Central States seeks all work product material prepared by Harry M. Eisenberg, National Lumber's former attorney. (See Dkt. #19 Ex. 1 at 6.) Eisenberg has represented National Lumber on various legal matters over the past two decades, and as the company's former attorney, Eisenberg has a right to assert the work product privilege over documents that fall within the scope of the privilege, which he has done. (Dkt. #25 Ex. 1 Eisenberg Aff. ¶¶ 2, 4-6, 8.) Assuming that all of the other essential elements of the privilege are met, intervenors are correct that National Lumber is protected from producing this material. Good cause exists for limiting the disclosure of attorney work product because obtaining such material would "confer an unfair advantage to a lawyer by allowing him to advance his case based on the work of another attorney, and to unfairly have access to material which would allow him to counteract the other attorney's strategy." Allendale Mut. Ins. Co. v. Bull Data Sys., Inc., 152 F.R.D. 132, 135 (N.D. Ill. 1993). Intervenor's motion for a protective order precluding Central States from discovering documents (1) that qualify as attorney work product and (2) over which National Lumber's attorney has asserted the privilege is therefore granted.
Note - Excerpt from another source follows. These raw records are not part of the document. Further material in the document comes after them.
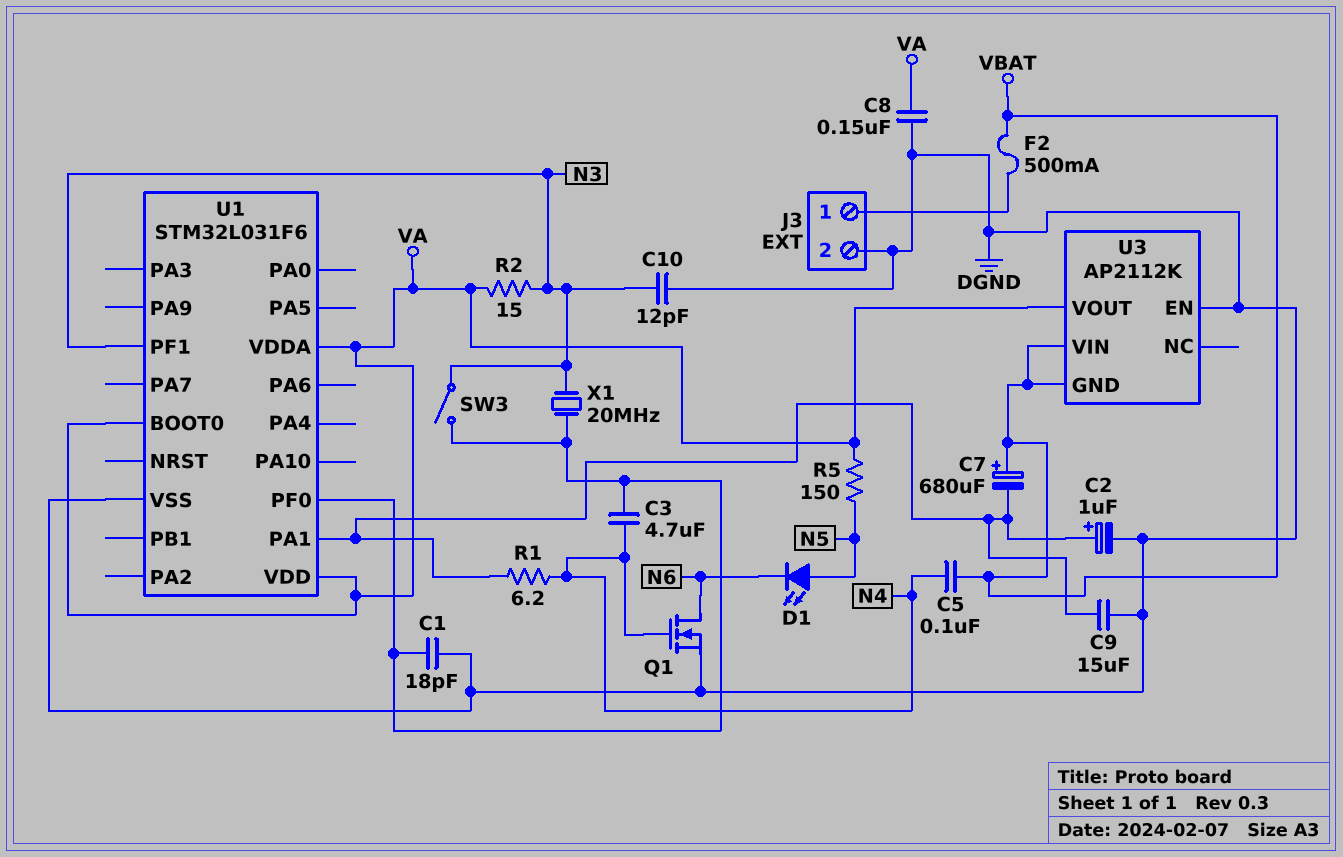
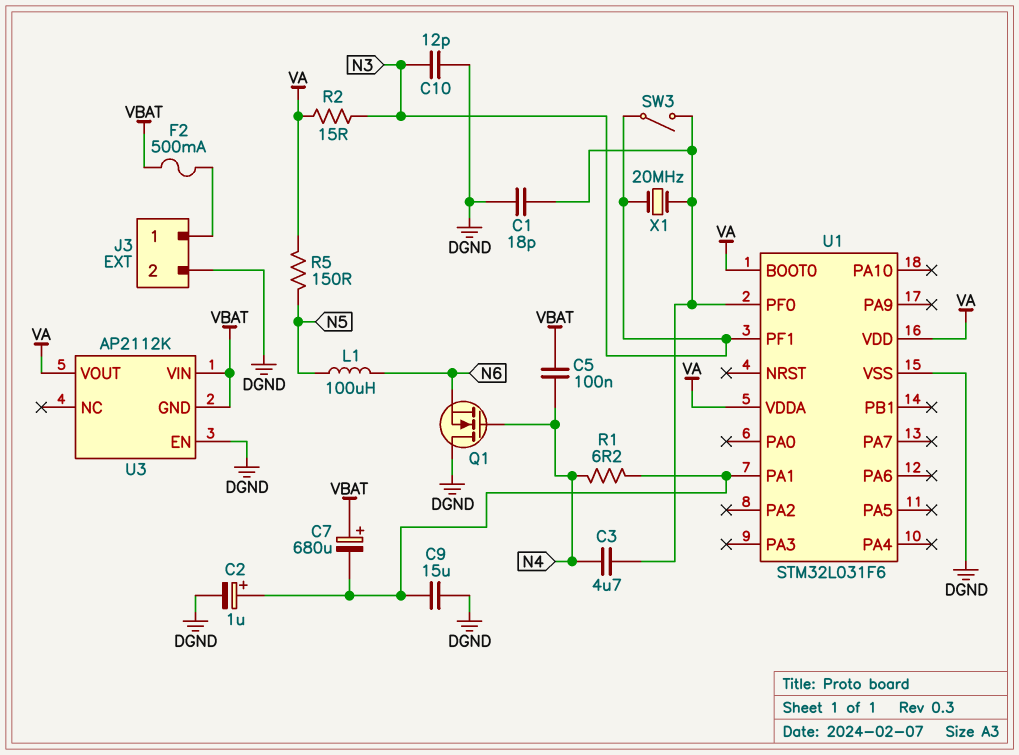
C8: 150nF (DGND, VA) -> none
D1: LED (A N5, K N6) -> none
L1: none -> 100uH (N5, N6)
Q1: NMOS (G N4, D N6, S DGND) -> NMOS (G N4, D DGND, S N6)

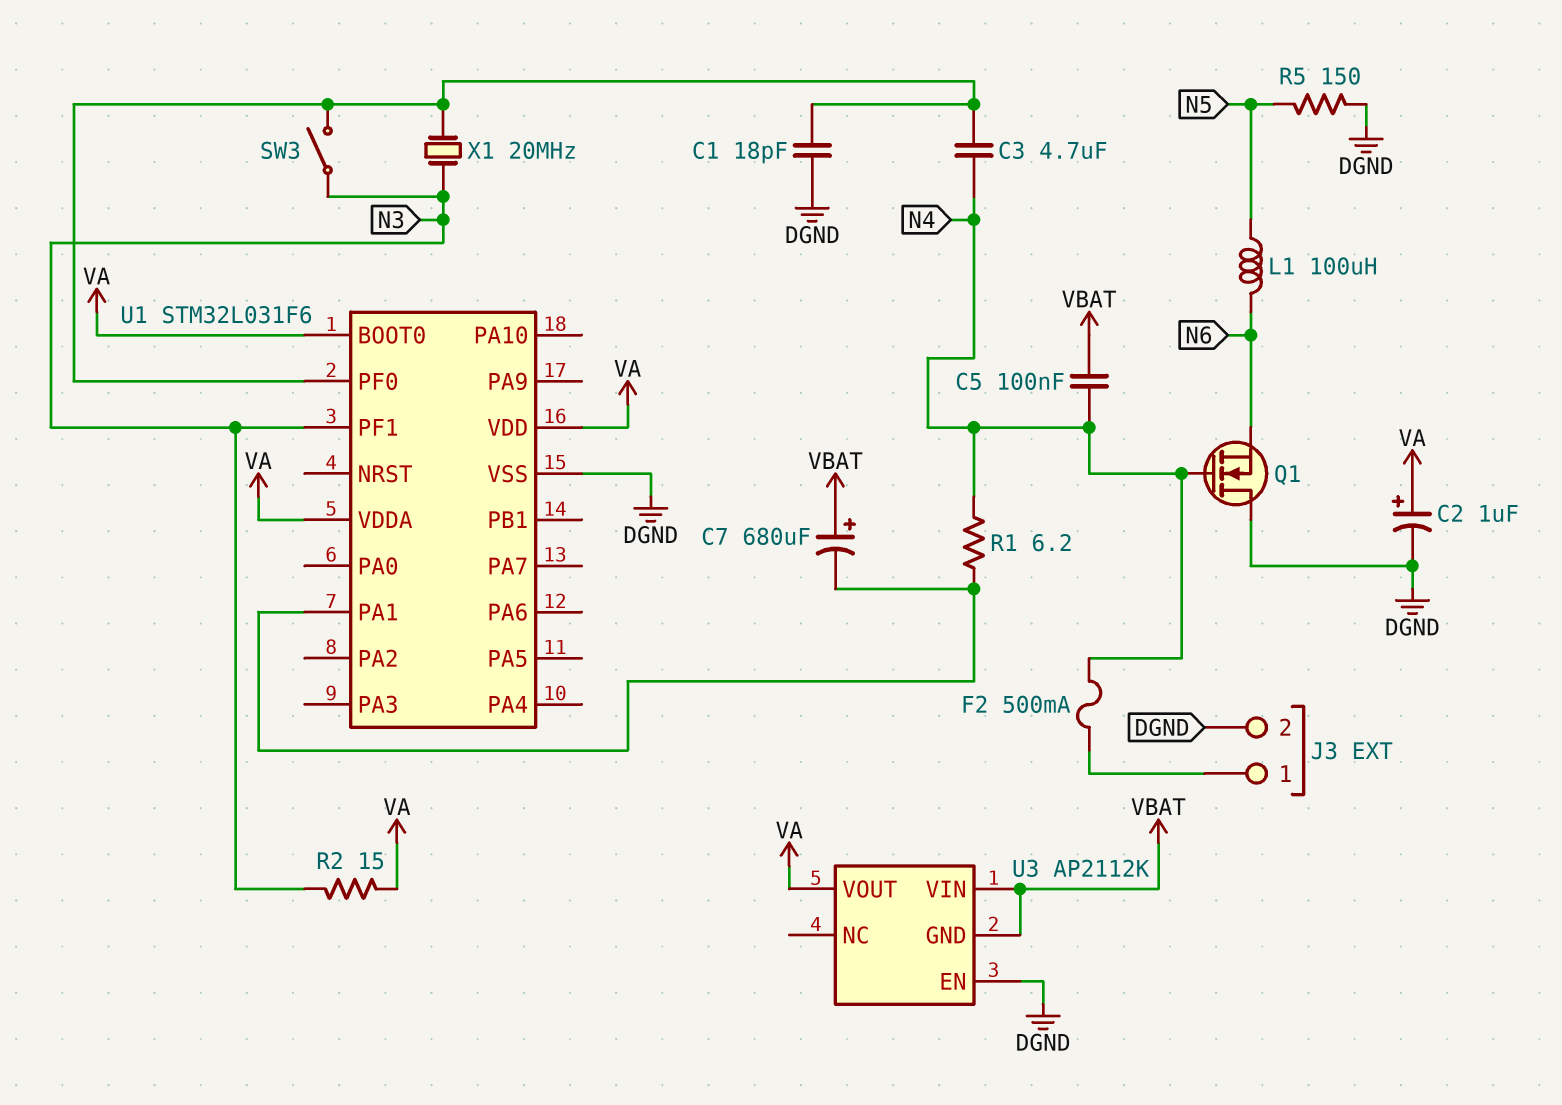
C2: 1uF (plus U1/PA1, minus DGND) -> 1uF (plus VA, minus DGND)
C9: 15uF (DGND, U1/PA1) -> none
C10: 12pF (DGND, N3) -> none
F2: 500mA (J3/1, VBAT) -> 500mA (J3/1, N4)
R5: 150 (N5, VA) -> 150 (DGND, N5)

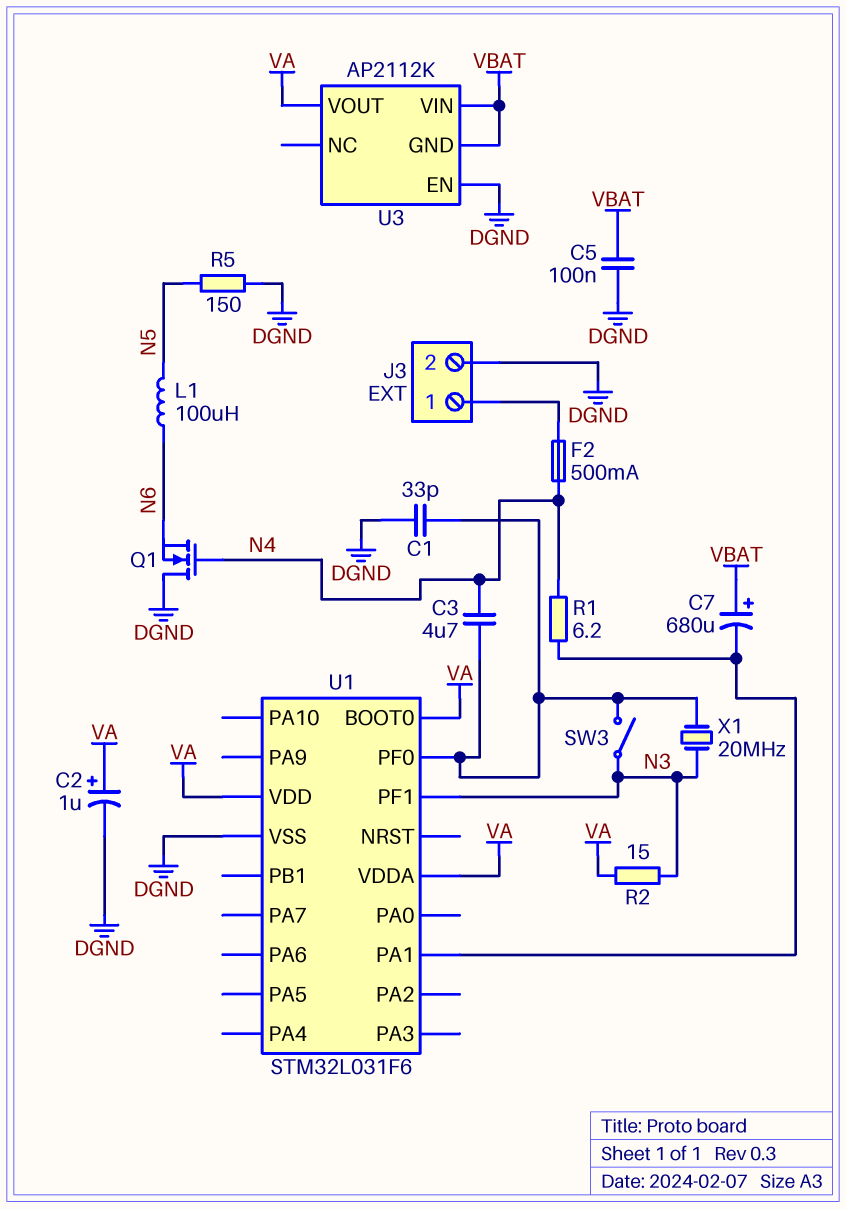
C1: 18pF (DGND, U1/PF0) -> 33pF (DGND, U1/PF0)
C5: 100nF (N4, VBAT) -> 100nF (DGND, VBAT)

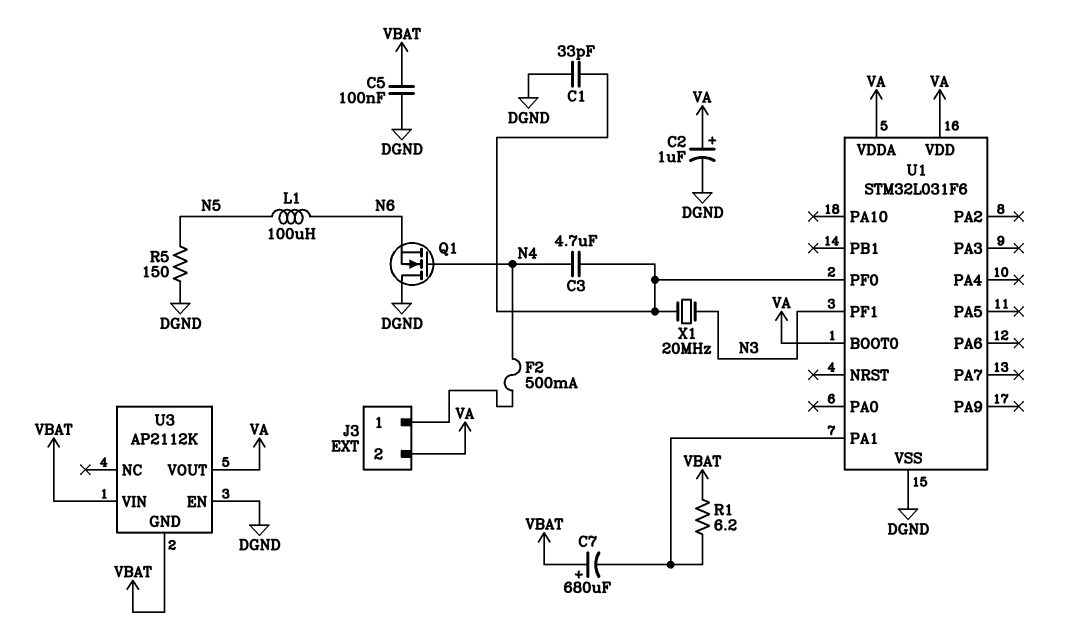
J3 pin 2: DGND -> VA
R1: 6.2 (N4, U1/PA1) -> 6.2 (U1/PA1, VBAT)
R2: 15 (N3, VA) -> none
SW3: switch (N3, U1/PF0) -> none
Whether all the essential elements of the privilege are met remains an open question, however. To allow Central States to assess the validity of attorney Eisenberg's privilege claims, National Lumber is directed to work with Eisenberg to prepare a privilege log within 14 days of this order pursuant to Rule 26(b)(5)(A) setting forth a document-by-document description of the facts supporting the asserted privilege. See Fed. R. Civ. P. 26(b)(5)(A); Novelty, Inc. v. Mountain View Mktg., Inc., 265 F.R.D. 370, 380 (S.D. Ind. 2009). Any dispute as to the scope of the privilege should be noticed before this court for resolution.
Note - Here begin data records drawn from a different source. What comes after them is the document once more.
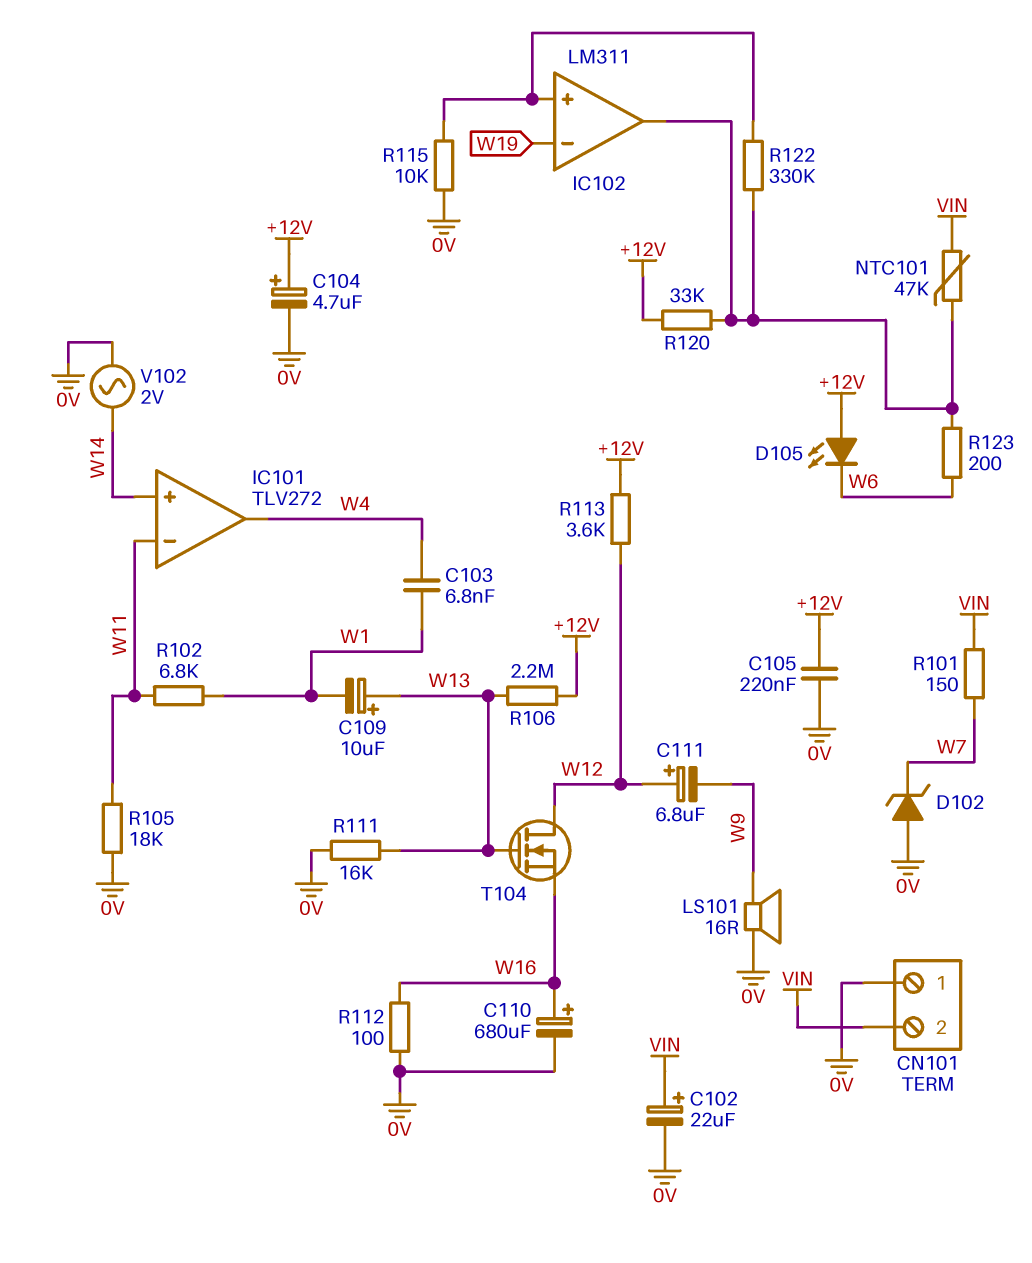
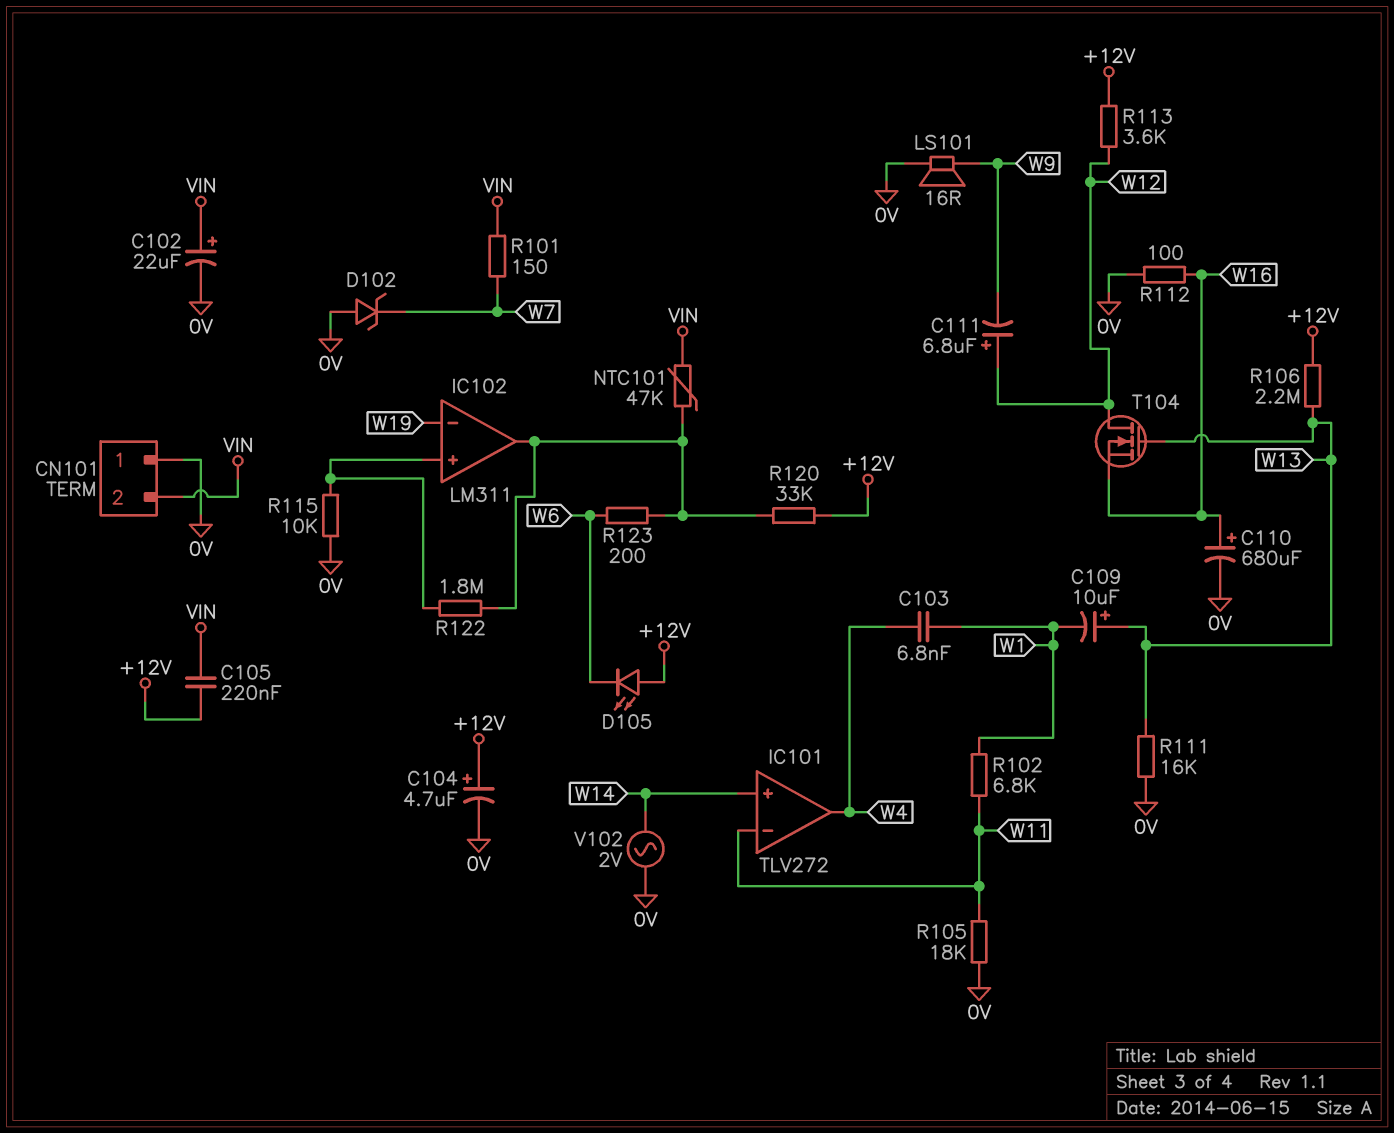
C105: 220nF (+12V, 0V) -> 220nF (+12V, VIN)
R122: 330k (IC102/in+, IC102/out) -> 1.8M (IC102/in+, IC102/out)

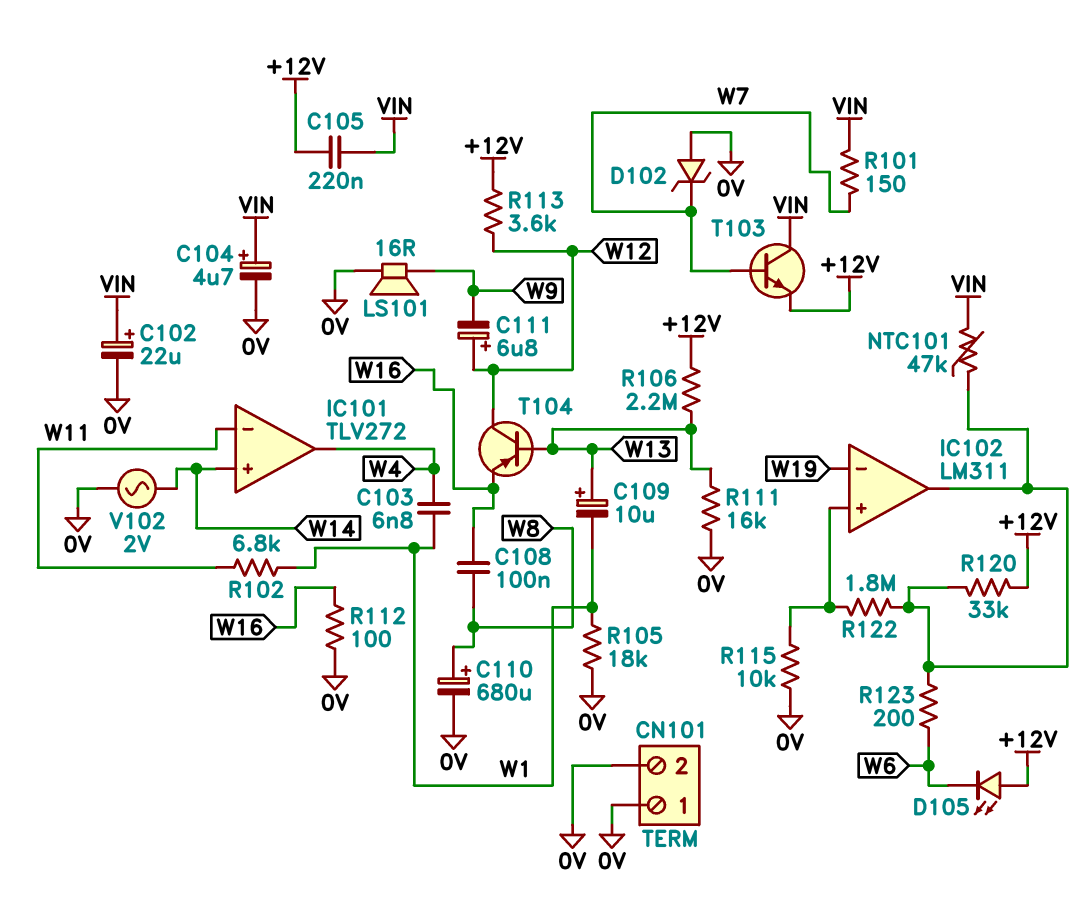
C104: 4.7uF (plus +12V, minus 0V) -> 4.7uF (plus VIN, minus 0V)
C108: none -> 100nF (W8, W16)
C110: 680uF (plus W16, minus 0V) -> 680uF (plus W8, minus 0V)
CN101 pin 2: VIN -> 0V
R105: 18k (0V, W11) -> 18k (0V, W1)
T103: none -> NPN (B W7, C VIN, E +12V)
T104: NMOS (G W13, D W12, S W16) -> PNP (B W13, C W12, E W16)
For example, documents prepared in the regular course of business are not protected, and facts are not protected even if the document itself is shielded from disclosure. See In re ANR Advance Transp. Co., 302 B.R. 607, 615 (E.D. Wis. 2003).
CONCLUSION AND ORDER
For the foregoing reasons, intervenors' motion for a protective order precluding Central States from obtaining attorney-client and attorney work product material from National Lumber is granted in part and denied in part. The motion is granted as to attorney work product material over which National Lumber's attorney has asserted the work product privilege, and denied as to attorney-client privileged material. National Lumber is directed to respond to Central States's requests and produce a privilege log listing all responsive attorney work product material pursuant to Federal Rule of Civil Procedure 26(b)(5) within 14 days of this order.